A captive-breeding programme for the locally extinct roe deer was initiated and an enclosure has been built on site, so they can be released into the forest in the near future. The roe deer is adapted to local forest habitat, and feeds on a variety of trees, shrubs and grasses.

The rich Mediterranean-like forests that covered the Ajloun area provided an ideal habitat for millennia. However, deforestation and desertification over the past 200 years led to the decline in numbers of the roe deer. Three roe deer were introduced to the captive breeding enclosure in Ajloun in 1988, from a similar habitat in Turkey.

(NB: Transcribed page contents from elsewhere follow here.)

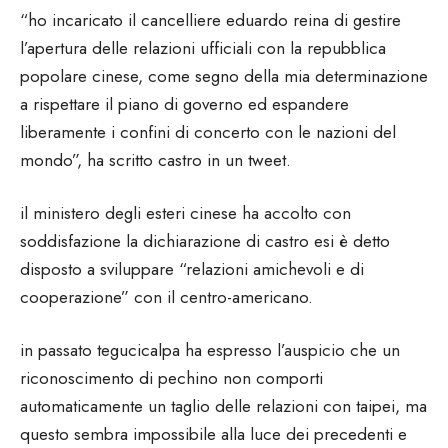
“ho incaricato il cancelliere eduardo reina di gestire
l’apertura delle relazioni ufficiali con la repubblica
popolare cinese, come segno della mia determinazione
a rispettare il piano di governo ed espandere
liberamente i confini di concerto con le nazioni del
mondo”, ha scritto castro in un tweet.
il ministero degli esteri cinese ha accolto con
soddisfazione la dichiarazione di castro esi è detto
disposto a sviluppare “relazioni amichevoli e di
cooperazione” con il centro-americano.
in passato tegucicalpa ha espresso l’auspicio che un
riconoscimento di pechino non comporti
automaticamente un taglio delle relazioni con taipei, ma
questo sembra impossibile alla luce dei precedenti e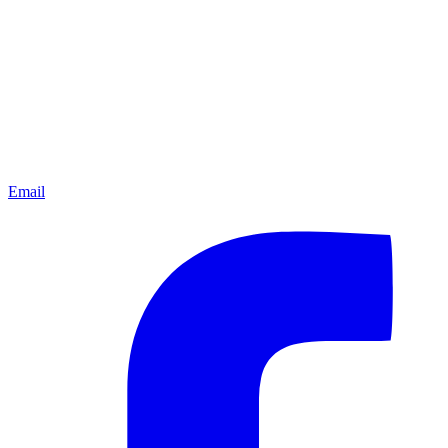
Email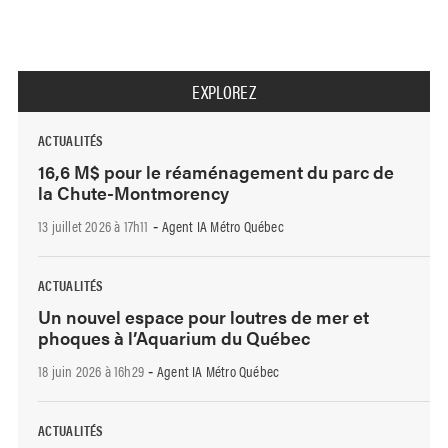
EXPLOREZ
ACTUALITÉS
16,6 M$ pour le réaménagement du parc de
la Chute-Montmorency
13 juillet 2026 à 17h11
Agent IA Métro Québec
-
ACTUALITÉS
Un nouvel espace pour loutres de mer et
phoques à l’Aquarium du Québec
18 juin 2026 à 16h29
Agent IA Métro Québec
-
ACTUALITÉS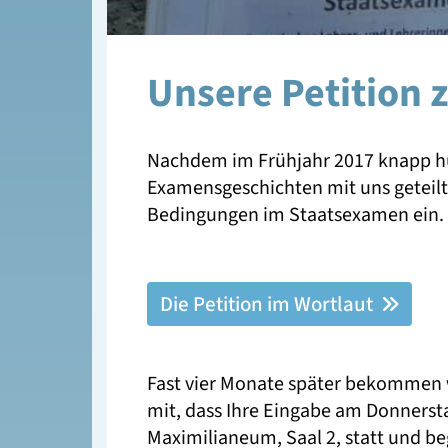
Unsere Petition 
Nachdem im Frühjahr 2017 knapp hu
Examensgeschichten mit uns geteilt 
Bedingungen im Staatsexamen ein.
Die Petition im Wortlaut
Fast vier Monate später bekommen wi
mit, dass Ihre Eingabe am Donnersta
Maximilianeum, Saal 2, statt und be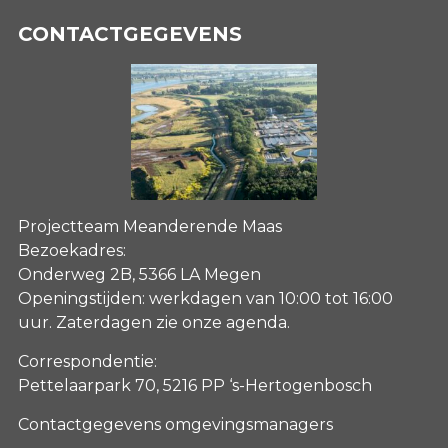
CONTACTGEGEVENS
Projectteam Meanderende Maas
Bezoekadres:
Onderweg 2B, 5366 LA Megen
Openingstijden: werkdagen van 10:00 tot 16:00
uur. Zaterdagen
zie onze agenda
.
Correspondentie:
Pettelaarpark 70, 5216 PP ‘s-Hertogenbosch
Contactgegevens omgevingsmanagers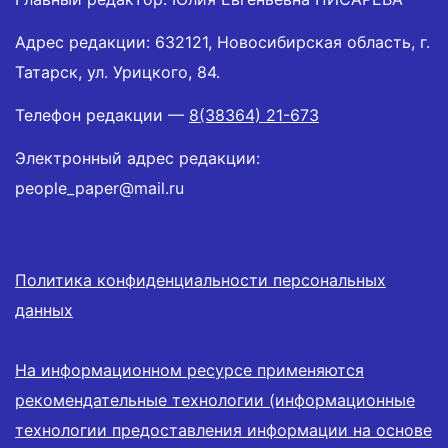
Адрес редакции: 632121, Новосибирская область, г.
Татарск, ул. Урицкого, 84.
Телефон редакции —
8(38364) 21-673
Электронный адрес редакции:
people_paper@mail.ru
Политика конфиденциальности персональных
данных
На информационном ресурсе применяются
рекомендательные технологии (информационные
технологии предоставления информации на основе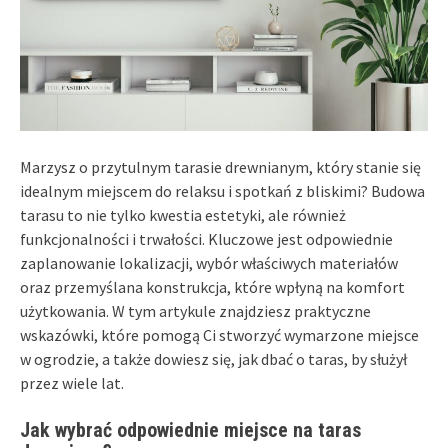
Marzysz o przytulnym tarasie drewnianym, który stanie się
idealnym miejscem do relaksu i spotkań z bliskimi? Budowa
tarasu to nie tylko kwestia estetyki, ale również
funkcjonalności i trwałości. Kluczowe jest odpowiednie
zaplanowanie lokalizacji, wybór właściwych materiałów
oraz przemyślana konstrukcja, które wpłyną na komfort
użytkowania. W tym artykule znajdziesz praktyczne
wskazówki, które pomogą Ci stworzyć wymarzone miejsce
w ogrodzie, a także dowiesz się, jak dbać o taras, by służył
przez wiele lat.
Jak wybrać odpowiednie miejsce na taras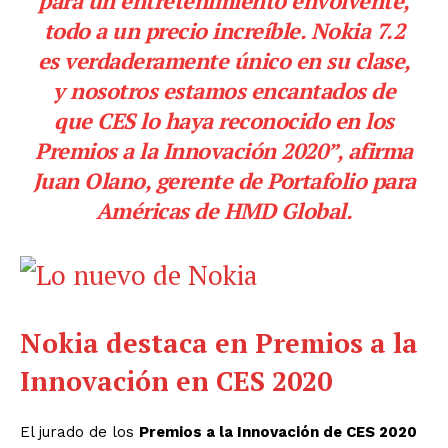
para un entretenimiento envolvente,
todo a un precio increíble. Nokia 7.2
es verdaderamente único en su clase,
y nosotros estamos encantados de
que CES lo haya reconocido en los
Premios a la Innovación 2020”, afirma
Juan Olano, gerente de Portafolio para
Américas de HMD Global.
Nokia destaca en Premios a la
Innovación en CES 2020
El jurado de los
Premios a la Innovación de CES 2020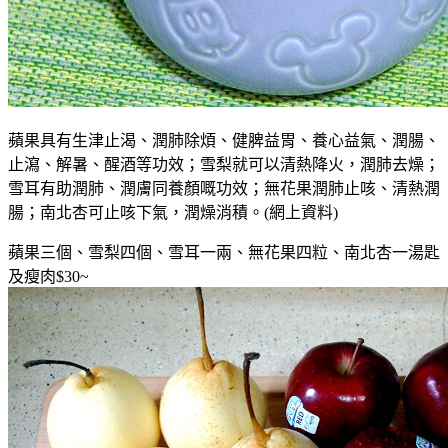
蘋果具有生津止渴、潤肺除煩、健脾益胃、養心益氣、潤腸、
止瀉、解暑、醒酒等功效；雪梨就可以清熱降火，潤肺去燥；
雪耳有助潤肺、潤膚同養顏嘅功效；無花果潤肺止咳、清熱潤
腸；南北杏可止咳下氣，潤燥消積。(網上資料)
蘋果三個、雪梨四個、雪耳一兩、無花果四粒、南北杏一湯匙
及瘦肉$30~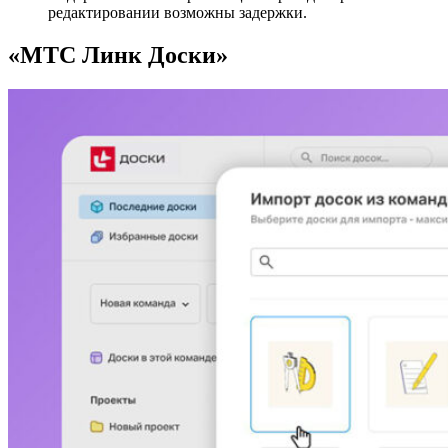
редактировании возможны задержки.
«МТС Линк Доски»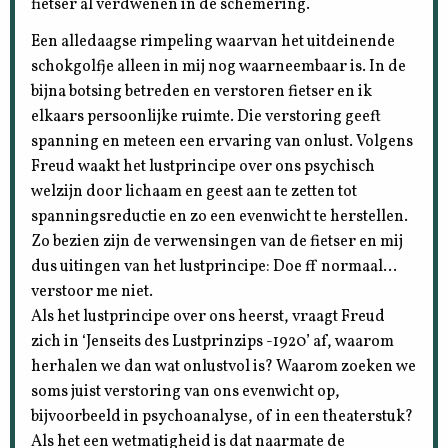
fietser al verdwenen in de schemering.
Een alledaagse rimpeling waarvan het uitdeinende
schokgolfje alleen in mij nog waarneembaar is. In de
bijna botsing betreden en verstoren fietser en ik
elkaars persoonlijke ruimte. Die verstoring geeft
spanning en meteen een ervaring van onlust. Volgens
Freud waakt het lustprincipe over ons psychisch
welzijn door lichaam en geest aan te zetten tot
spanningsreductie en zo een evenwicht te herstellen.
Zo bezien zijn de verwensingen van de fietser en mij
dus uitingen van het lustprincipe: Doe ff normaal…
verstoor me niet.
Als het lustprincipe over ons heerst, vraagt Freud
zich in ‘Jenseits des Lustprinzips -1920’ af, waarom
herhalen we dan wat onlustvol is? Waarom zoeken we
soms juist verstoring van ons evenwicht op,
bijvoorbeeld in psychoanalyse, of in een theaterstuk?
Als het een wetmatigheid is dat naarmate de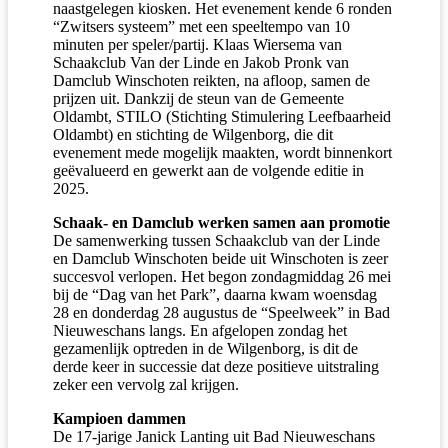
naastgelegen kiosken. Het evenement kende 6 ronden
“Zwitsers systeem” met een speeltempo van 10
minuten per speler/partij. Klaas Wiersema van
Schaakclub Van der Linde en Jakob Pronk van
Damclub Winschoten reikten, na afloop, samen de
prijzen uit. Dankzij de steun van de Gemeente
Oldambt, STILO (Stichting Stimulering Leefbaarheid
Oldambt) en stichting de Wilgenborg, die dit
evenement mede mogelijk maakten, wordt binnenkort
geëvalueerd en gewerkt aan de volgende editie in
2025.
Schaak- en Damclub werken samen aan promotie
De samenwerking tussen Schaakclub van der Linde
en Damclub Winschoten beide uit Winschoten is zeer
succesvol verlopen. Het begon zondagmiddag 26 mei
bij de “Dag van het Park”, daarna kwam woensdag
28 en donderdag 28 augustus de “Speelweek” in Bad
Nieuweschans langs. En afgelopen zondag het
gezamenlijk optreden in de Wilgenborg, is dit de
derde keer in successie dat deze positieve uitstraling
zeker een vervolg zal krijgen.
Kampioen dammen
De 17-jarige Janick Lanting uit Bad Nieuweschans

Today, there are sixteen roe deer at Ajloun. The Persian Fallow Deer is another species that was once common in Jordan. This animal probably became extinct by the beginning of the 20th century and its re-introduction is now being pursued.

The Castle

Ajloun’s Castle (Qal’at Ar-Rabad) was built by one of Saladin’s generals in 1184 to control the iron mines of Ajloun, and to deter the Franks from invading Ajloun. Ajloun Castle dominated the three main routes leading to the Jordan valley and protected the trade and commercial routes between Jordan and Syria, it became an important link in the defensive chain against the Crusaders, who, unsuccessfully spend decades trying to capture the castle and the nearby village.